Algo meio Matrix ou Star Wars trouxe um ar
futurista para as coleções de inverno das
semanas de moda. No embalo do que há por
vir, a moda busca referências em tudo que
remete à tecnologia: a responsável pelas
mudanças. Paletas metálicas e materiais
brilhantes chegam na velocidade da luz para romper qualquer tentativa de se prender ao tradicional. Quer prova mais lunática do que o plástico roubando o pódio do icônico tweed, na passarela de verão 2018 da Chanel? Nada sobrenatural se considerarmos que tudo vale para atender o novo deus do século: o cliente.

Nesse momento, entramos na segunda parte do título: o futuro da moda. É louco, contraditório e até confuso tentar compreender de que forma o universo fashion caminha para uma mentalidade ecológica em plena era do consumismo. Afinal, pense comigo: a proposta do “see now, buy now” impõe uma troca tão veloz de coleções que é possível notar a dissolução das estações do ano, com coleções apropriadas tanto para frio, quanto calor (nada de perder vendas, né mores?).

Pois bem… um pouco de tudo, tudo de nada. “Quando olhamos para o passado da moda, podemos identificar ciclos de estilos, que de alguma forma representavam o espírito de determinado tempo. Mas desde o início dos anos 2000, a moda tem se inspirado muito em décadas anteriores”, bem disse André Carvalhal em seu livro “Moda com Propósito”. Conclusão? Nossa sobrecarga de informações sobre o tempo nos impede de acompanha-lo. É quase que impossível pensar em elementos que fizeram parte da moda da década de 2000, enquanto é natural lembrar de poás e minissaias como tendências absolutas dos anos 60. Isso tem a ver com a necessidade de suprir uma demanda de marketing insana. Em termos planetários, nossa conta está negativa com o consumo exacerbado.
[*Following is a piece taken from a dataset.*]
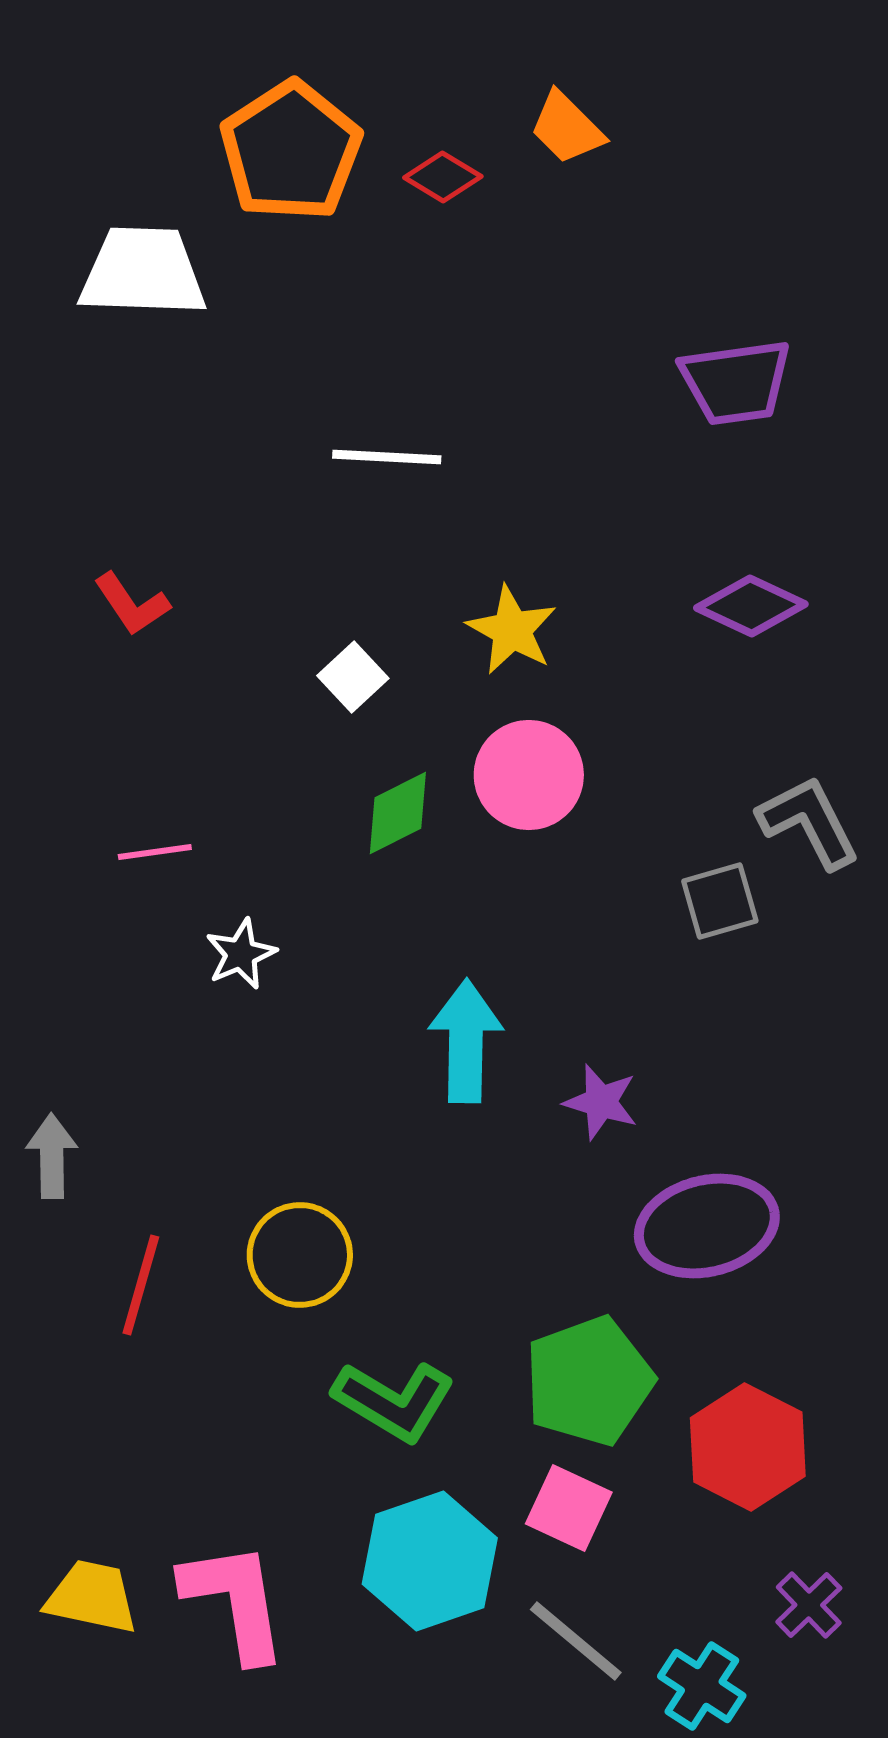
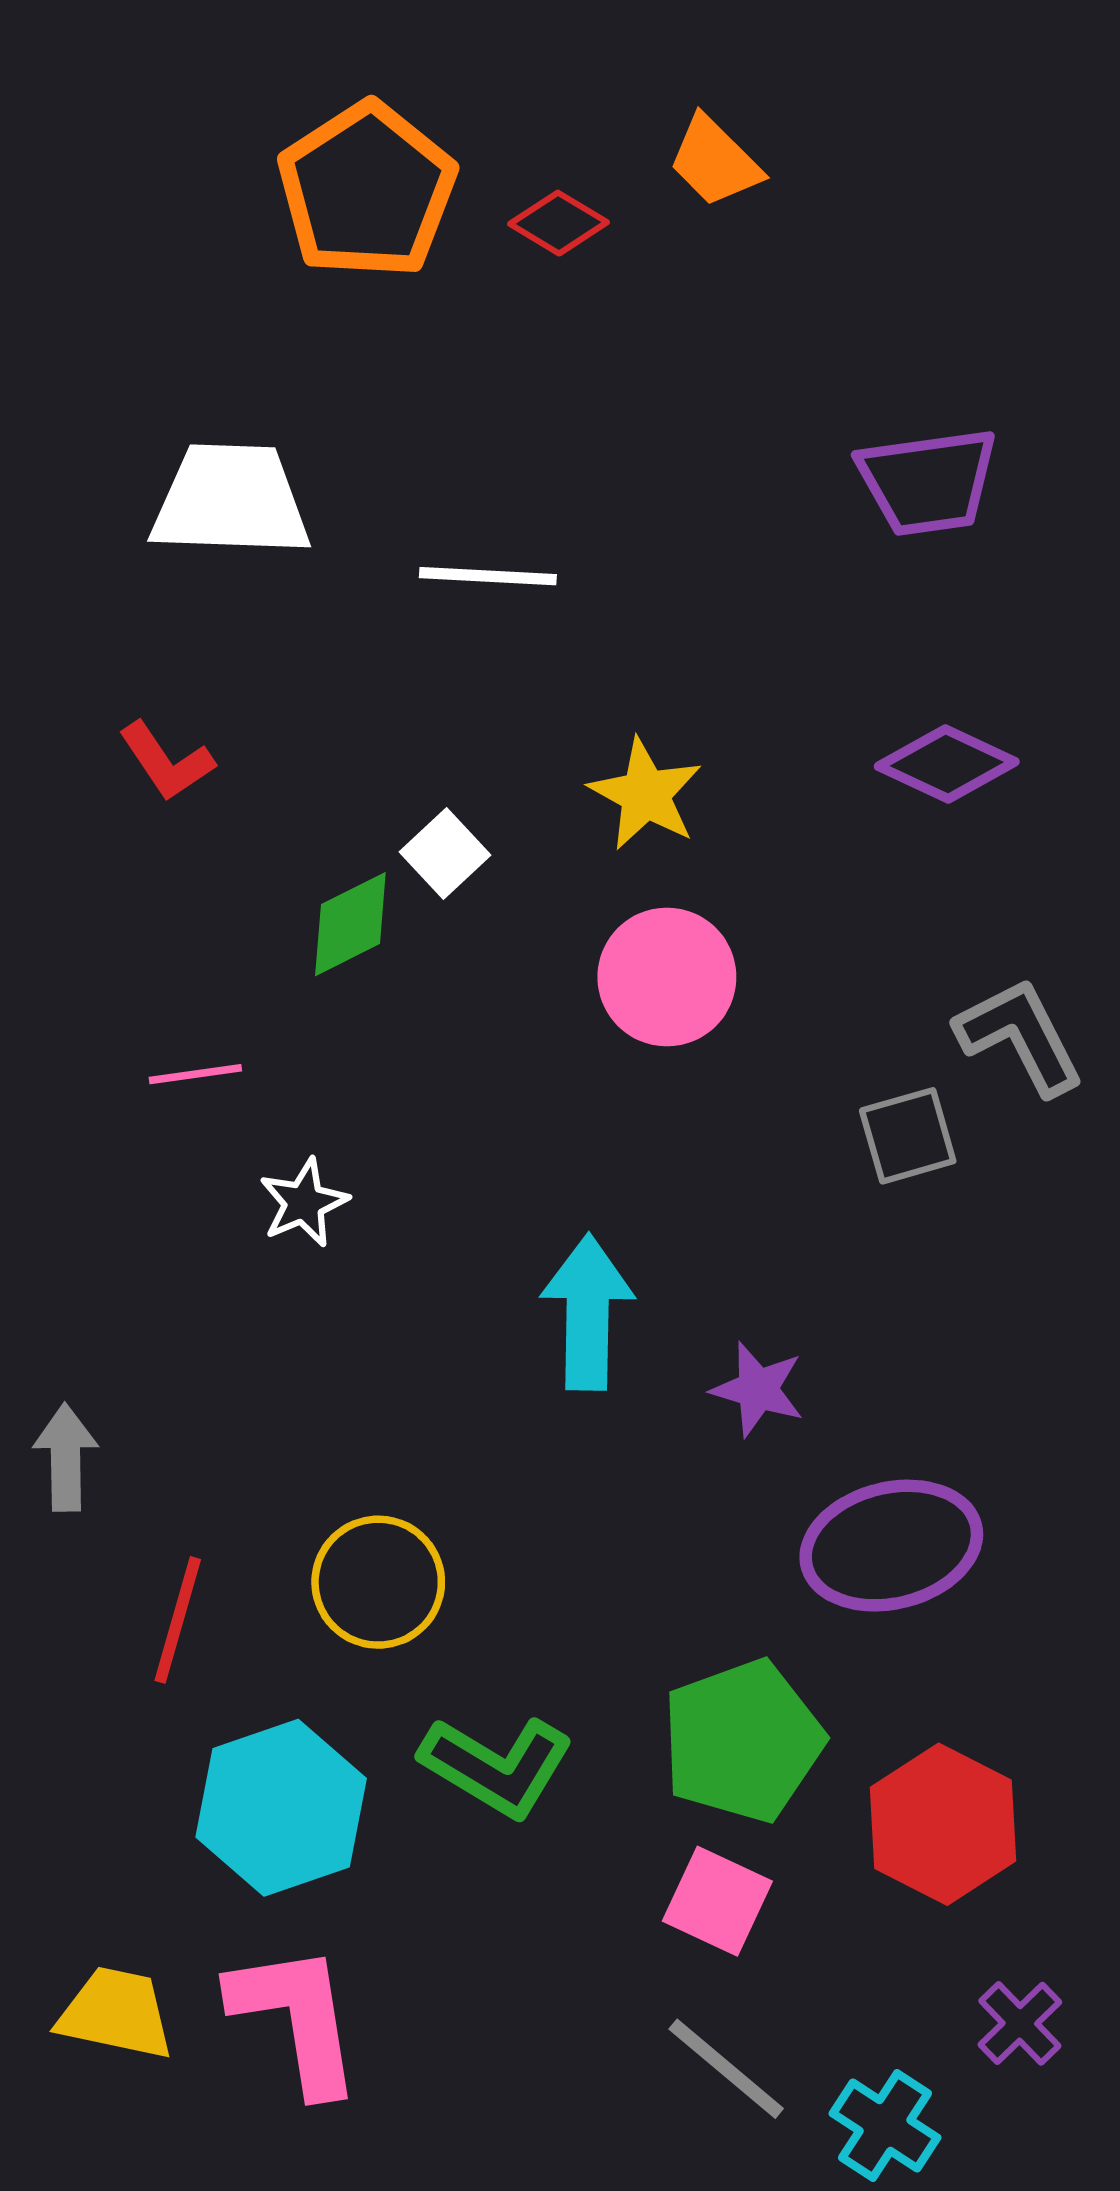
white trapezoid: (143, 272) -> (231, 500), moved
green diamond: (398, 813) -> (350, 924), moved
cyan hexagon: (430, 1561) -> (281, 1808), moved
Mencionar a tendência futurista das marcas, na verdade, foi só um pretexto para levantar uma reflexão sobre o real amanhã da moda. Até quando revisitar e reinventar o passado vai fazer sentido? Acho melhor irmos em frente e pensarmos em matérias-primas conscientes, em um consumo menos banal e em uma moda com mais significado, como propõe Stella McCartney, defensora power do ecologicamente correto. E já tem marcas que embarcaram nessa! Mas, nós, consumidores, somos a peça-chave para tentar correr atrás do prejuízo, reduzir nossa dívida ecológica e propor um planeta fashion. 3, 2 1… por aqui, lançamento autorizado. Vamos nessa?